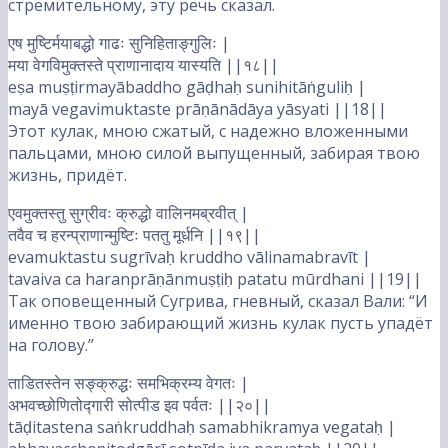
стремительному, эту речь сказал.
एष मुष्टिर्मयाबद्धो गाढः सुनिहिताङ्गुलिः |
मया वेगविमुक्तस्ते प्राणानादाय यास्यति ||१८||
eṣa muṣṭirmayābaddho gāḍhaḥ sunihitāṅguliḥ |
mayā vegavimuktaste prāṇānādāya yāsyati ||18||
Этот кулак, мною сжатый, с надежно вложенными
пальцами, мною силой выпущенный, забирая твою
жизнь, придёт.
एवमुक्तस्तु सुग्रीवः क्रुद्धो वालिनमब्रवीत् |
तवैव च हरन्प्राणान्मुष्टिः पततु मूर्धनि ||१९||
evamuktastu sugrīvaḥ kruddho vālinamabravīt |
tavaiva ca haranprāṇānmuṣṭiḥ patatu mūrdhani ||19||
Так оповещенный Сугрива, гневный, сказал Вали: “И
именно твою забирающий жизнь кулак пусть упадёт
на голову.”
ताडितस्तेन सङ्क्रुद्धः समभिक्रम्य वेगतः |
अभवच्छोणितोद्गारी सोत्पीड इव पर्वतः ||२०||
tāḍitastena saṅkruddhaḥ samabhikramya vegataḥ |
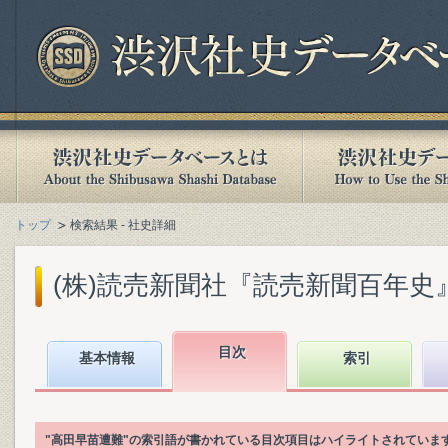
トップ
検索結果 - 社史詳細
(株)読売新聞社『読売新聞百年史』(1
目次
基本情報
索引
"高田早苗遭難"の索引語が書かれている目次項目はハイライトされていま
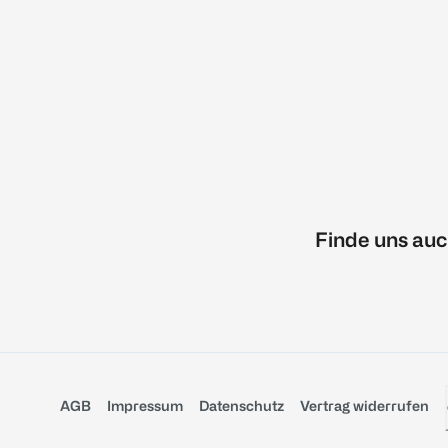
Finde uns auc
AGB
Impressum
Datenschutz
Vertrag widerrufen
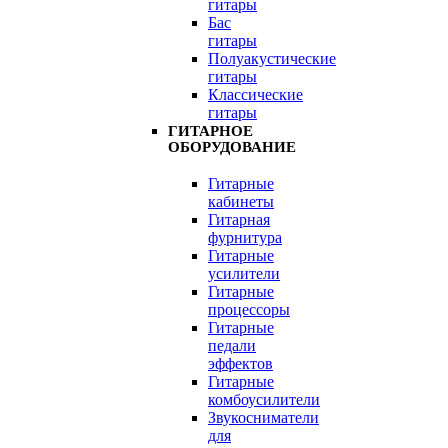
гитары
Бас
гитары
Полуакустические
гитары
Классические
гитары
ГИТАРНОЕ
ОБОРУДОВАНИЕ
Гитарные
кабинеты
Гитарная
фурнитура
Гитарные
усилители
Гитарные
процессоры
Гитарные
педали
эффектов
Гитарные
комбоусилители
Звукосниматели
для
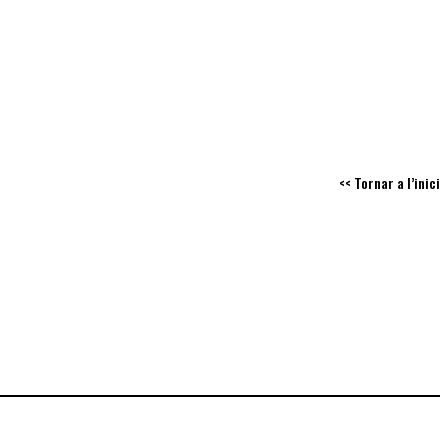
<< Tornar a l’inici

* Exercise goal: Return all lines in the data that include the word "жизнь".

* Answer:
жизнь, придёт.
именно твою забирающий жизнь кулак пусть упадёт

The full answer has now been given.